A while ago Robert Cary posted an article on SQL Server Central entitled 2005 Paging – The Holy Grail which is, as the title would suggest about paging in SQL Server. This article provoked some really interesting chat around the subject and is well worth a read.
This is now a lot easier in SQL Server 2012 with the introduction of the OFFSET extension to the ORDER BY clause, but what is the most optimal method is you are not using 2012 ?
Well, whilst playing around by the OFFSET portion of my “What’s new in SQL Server 2012 – TSQL” presentation, I hit on a different method that I’ve not seen published before.
Now whilst finding which rows are on which page is a problem, it is only part of a much wider problem, that being that cost of the lookups to find other related data. For example: You have a list of people which you are paging through in the order of LastName, but you also wish to display FirstName. That is not in your index and so a key lookup occurs, OK I could INCLUDE it in the index but im just simplifying the problem.
So, to demonstrate this I need to create an index on Person.Person in AdventureWorks.
Create index idxLastName on Person.Person(LastName)
The query for the “holy grail” method would look something like this :
with ctePaging as ( Select LastName,FirstName, row_number() over (order by LastName,BusinessEntityID)-1 as RowN from Person.Person ) Select * from ctePaging where RowN between 20 and 39 order by RowN;
The issue here is that SQL Server has initiated an index scan (against a different index than the one we created) and had to process all the rows in the table and then sort them.

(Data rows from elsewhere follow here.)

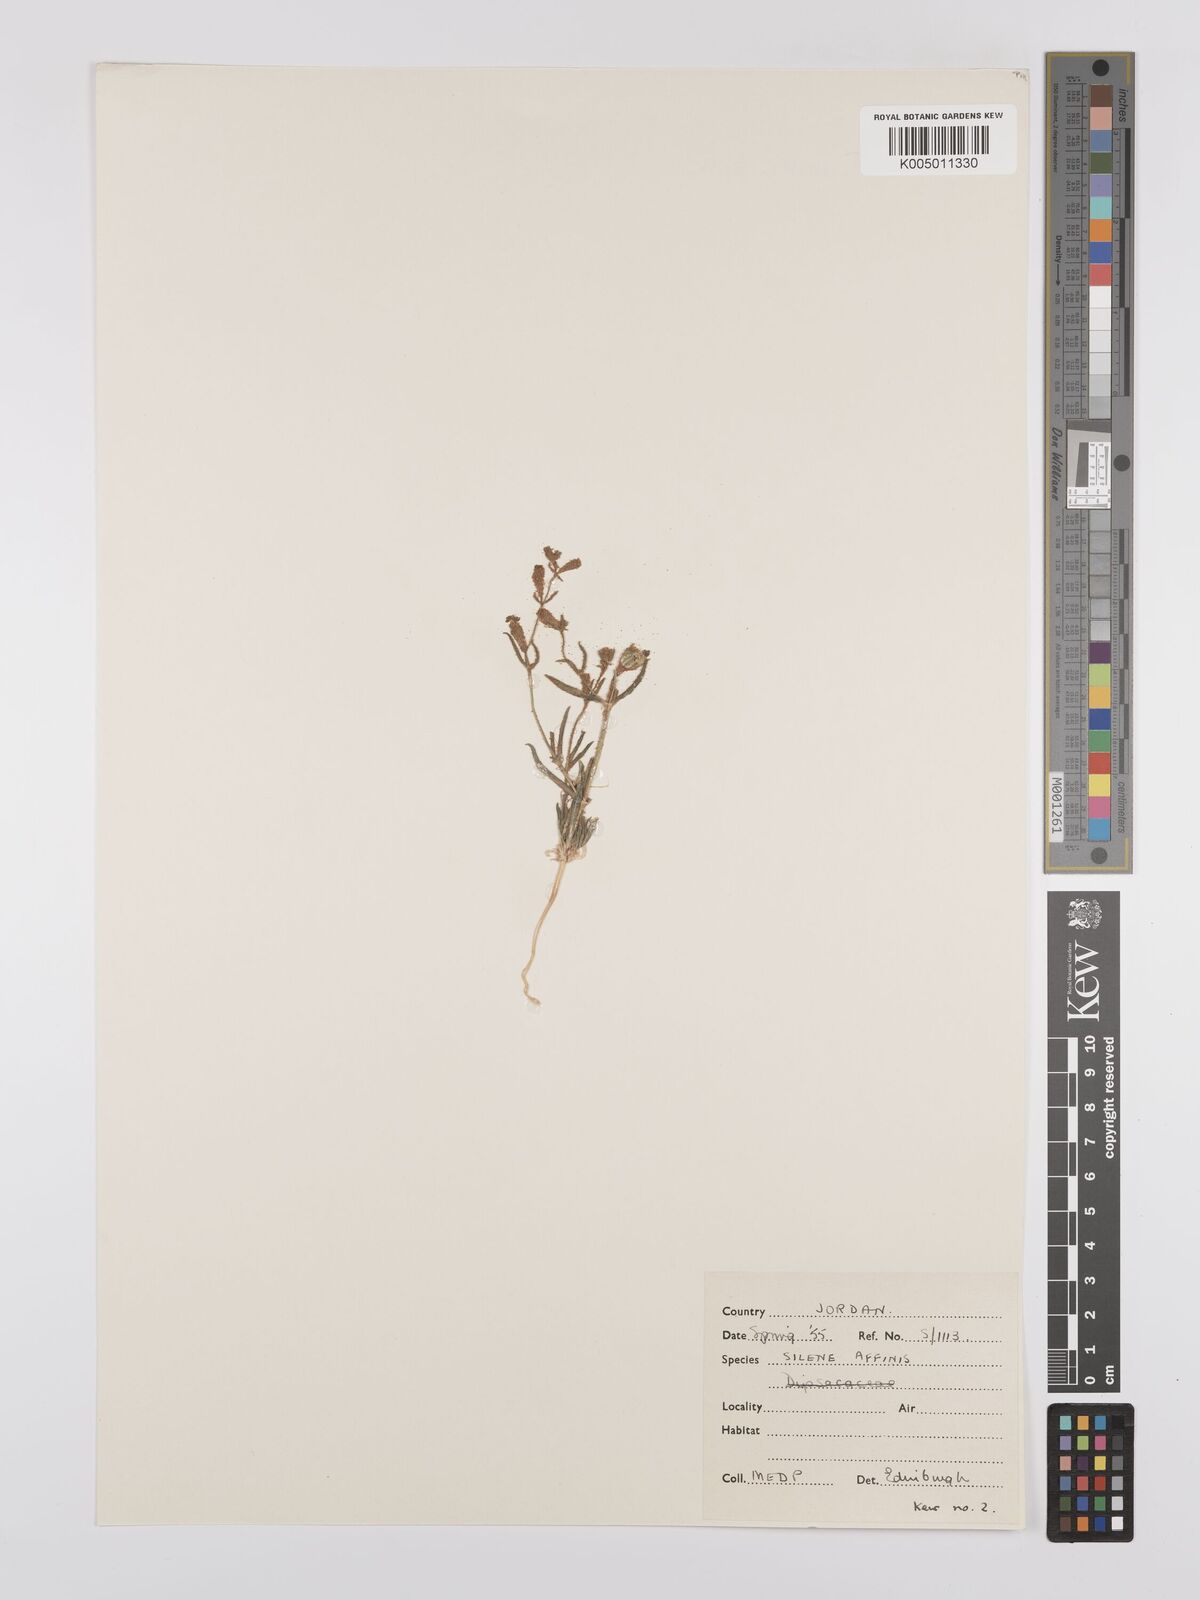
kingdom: Plantae
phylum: Tracheophyta
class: Magnoliopsida
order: Caryophyllales
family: Caryophyllaceae
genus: Silene
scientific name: Silene arabica
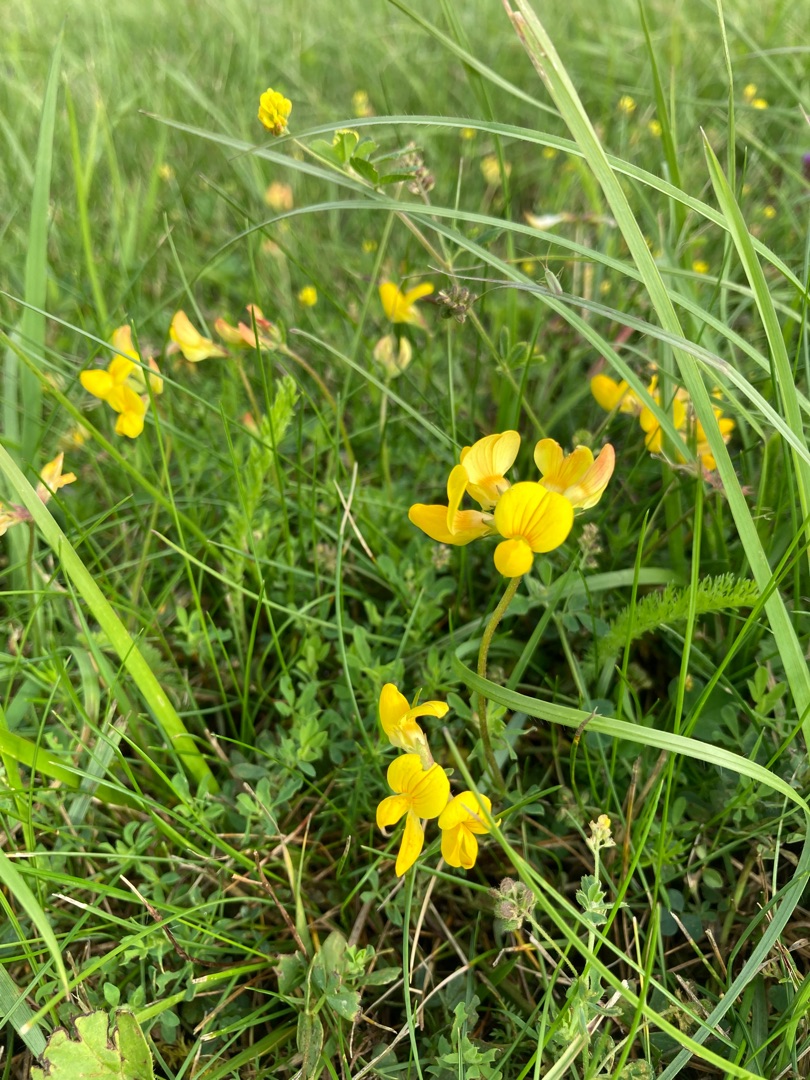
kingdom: Plantae
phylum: Tracheophyta
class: Magnoliopsida
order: Fabales
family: Fabaceae
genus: Lotus
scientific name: Lotus corniculatus
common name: Almindelig kællingetand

We only want 20 rows returned so this is quite a lot of wasted effort on the engine's part.
OFFSET has been introduced in 2012 and running the equivalent query of :
Select LastName,FirstName,BusinessEntityID from Person.Person order by LastName,BusinessEntityID offset 20 rows fetch next 20 rows only;
Gives us the query plan of :
Even this is non-optimal though, as the key lookup has occurred 40 times , even though we only needed the data (in this case FirstName) for 20 rows.

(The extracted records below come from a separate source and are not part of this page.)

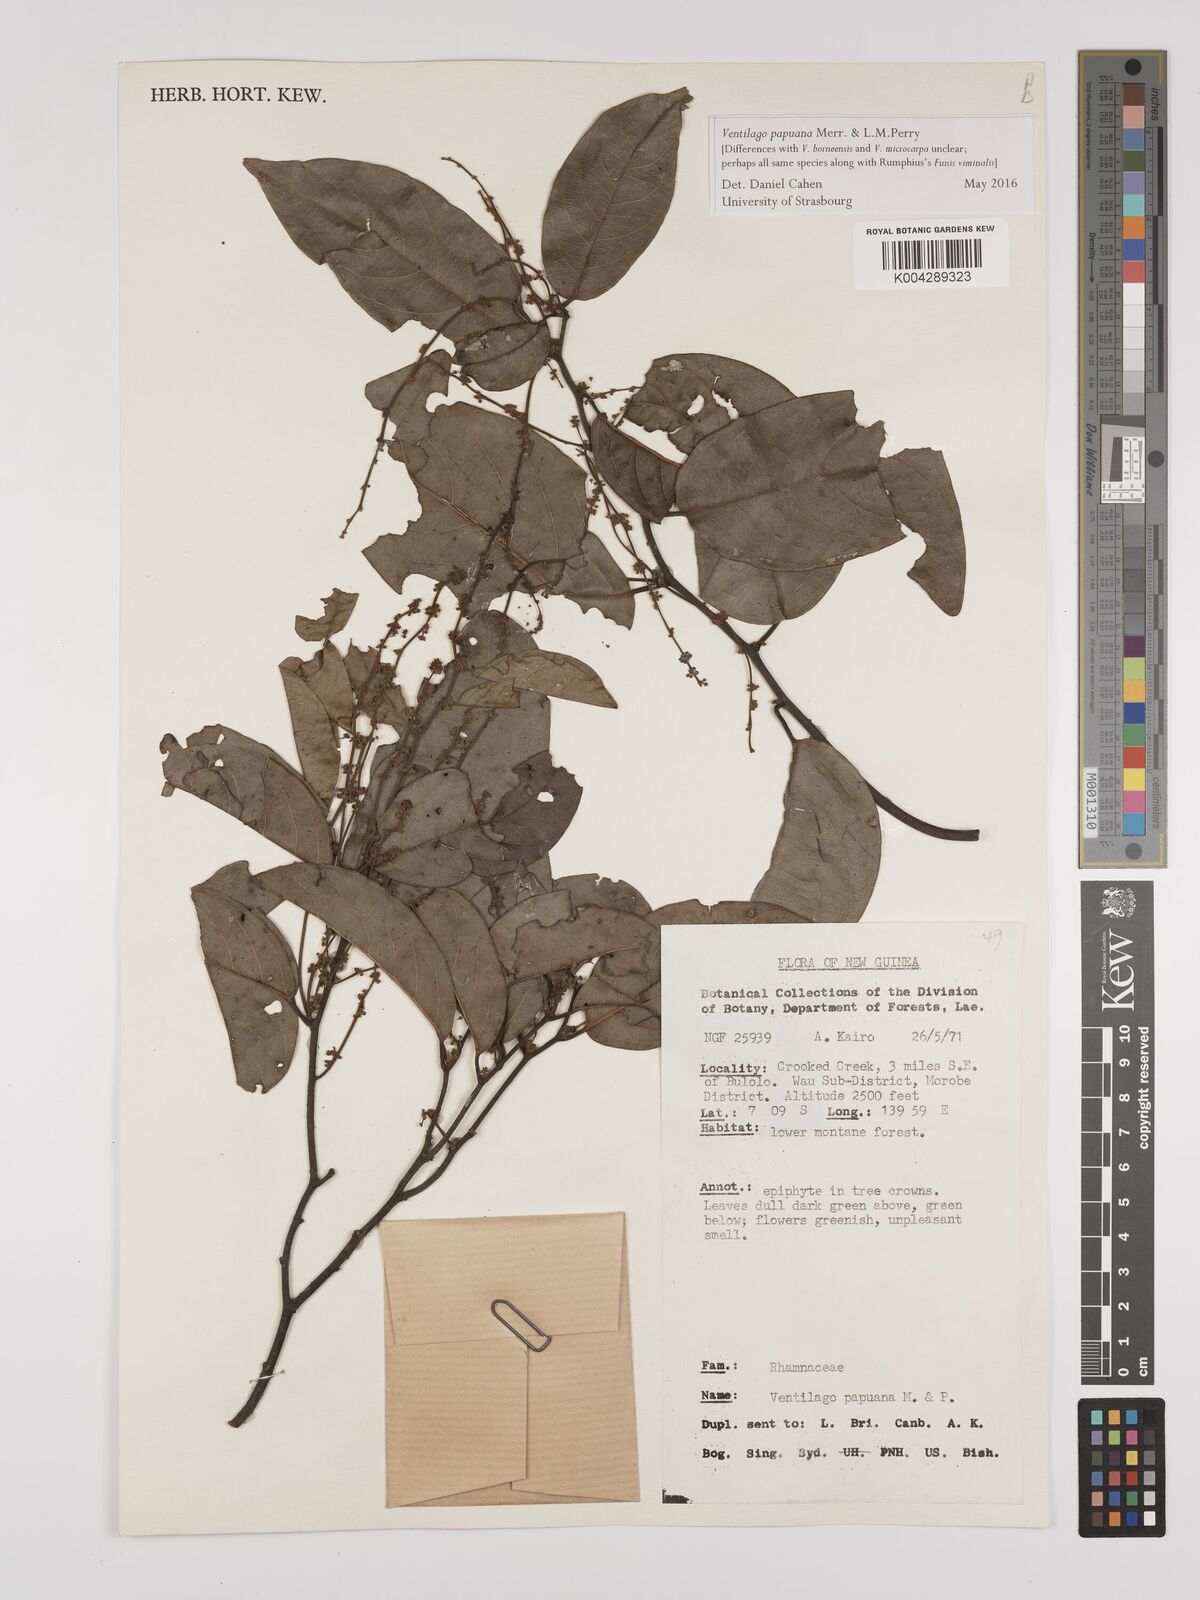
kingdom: Plantae
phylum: Tracheophyta
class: Magnoliopsida
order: Rosales
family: Rhamnaceae
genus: Ventilago
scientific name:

This can be resolved by doing the key lookup yourself.
with cteKeySeek as ( Select LastName,BusinessEntityID from Person.Person order by LastName,BusinessEntityID offset 20 rows fetch next 20 rows only ) Select cteKeySeek.LastName, FirstName, cteKeySeek.BusinessEntityID from cteKeySeek inner join Person.Person on cteKeySeek.BusinessEntityID = Person.BusinessEntityID order by cteKeySeek.LastName,FirstName,cteKeySeek.BusinessEntityID;
Even though its longer, wordier and involves a join , it is more efficient as the join has replaced the key lookup and it is now only occurring on the 20 rows of data that we need
Quite neat hey ? When using OFFSET it is important to remember that no magic is happening, SQL Server still has to ‘count’ and scan through the rows that are not to be processed before it can decide which ones it does need.
A comparable query for previous versions and taking the lead from the holy grail method would be :
with cteKeySeek as ( Select BusinessEntityID,LastName, row_number() over (order by LastName,BusinessEntityID)-1 as RowN from Person.Person ) Select cteKeySeek.LastName,FirstName,cteKeySeek.BusinessEntityID ,RowN from cteKeySeek inner loop join Person.Person on cteKeySeek.BusinessEntityID = Person.BusinessEntityID where RowN >= 20 and rown<=39 order by LastName,BusinessEntityID;
Which does similarly filter the rows before doing the index lookup
It does however still involve a scan of 19,972 rows of which 19,932 are irrelevant to our final result set. You may of noticed in the OFFSET versions that the TOP operator is used to filter the data and ‘stop’ the scan once it has reached the last row that we are interested in. What if we could do something similar.
What about this ?:
with cteKeySeek as ( Select BusinessEntityID,LastName, row_number() over (order by LastName,BusinessEntityID)-1 as RowN from Person.Person ) Select top(20) cteKeySeek.LastName,FirstName,cteKeySeek.BusinessEntityID ,RowN from cteKeySeek inner loop join Person.Person on cteKeySeek.BusinessEntityID = Person.BusinessEntityID where RowN >= 20 and RowN<=39 order by LastName,BusinessEntityID;
That does have the rather interesting effect of doing exactly that:
So, this is looking (at least in-terms of rowcounts) very similar to the OFFSET functionality. If we look for a page of data further on (rows 200 to 219) and look at an profiler trace we can see how the three type of query compare.
So as you can see over a medium size (ish) dataset the fake and real offset are comparable in terms of IO.
Hope this helps someone, who needs to do paging